Selyuzitskaya noted that Russian public sector employees have a greater degree of financial stability than workers in the private sector, especially those working in international companies.
“Buying and selling spare parts is getting more and more complicated,” she said. “If people work with China, they would rather pay in yuan and avoid paying in dollars, because currency operations are very complicated in dollars now, and the yuan is very strong.”
Sanctions led to the exodus of Western companies
A mass departure of multinational companies from Russia has stirred up memories of Soviet-era restrictions on the country’s economy. Dozens of companies have announced plans to end operations in Russia, citing both the ethical implications of operating under the Putin regime and the risks of conflict with sanctions.

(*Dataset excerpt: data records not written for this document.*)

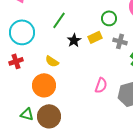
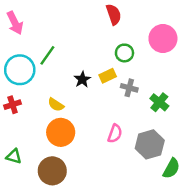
green line: (59, 20) -> (47, 55), moved
gray cross: (120, 41) -> (129, 88), moved
orange circle: (44, 85) -> (61, 132), moved
green triangle: (27, 114) -> (14, 156), moved

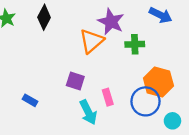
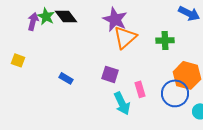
black diamond: (44, 17) -> (66, 16), moved, turned -65
purple star: (111, 22) -> (115, 19), moved
blue rectangle: (30, 100) -> (66, 78), moved

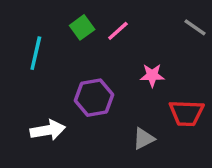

The Russians are now largely isolated from US financial services, technology and entertainment companies, including Apple, Netflix, Visa and Mastercard. American brands like McDonald’s and Levi’s, whose crossing of the Iron Curtain ushered in a new era of economic liberalization in Russia, also left.
While the United States and its partners are likely to reverse some of the economic sanctions against Russia at some point in the future, some of the trade ties severed this year may not be restored.
The Russian government has announced plans to confiscate the assets of any international company that leaves in protest during the war, including its intellectual property. This means that Russia can support state-owned companies to make copies of products and companies that no longer operate in the country using the same brand with local materials.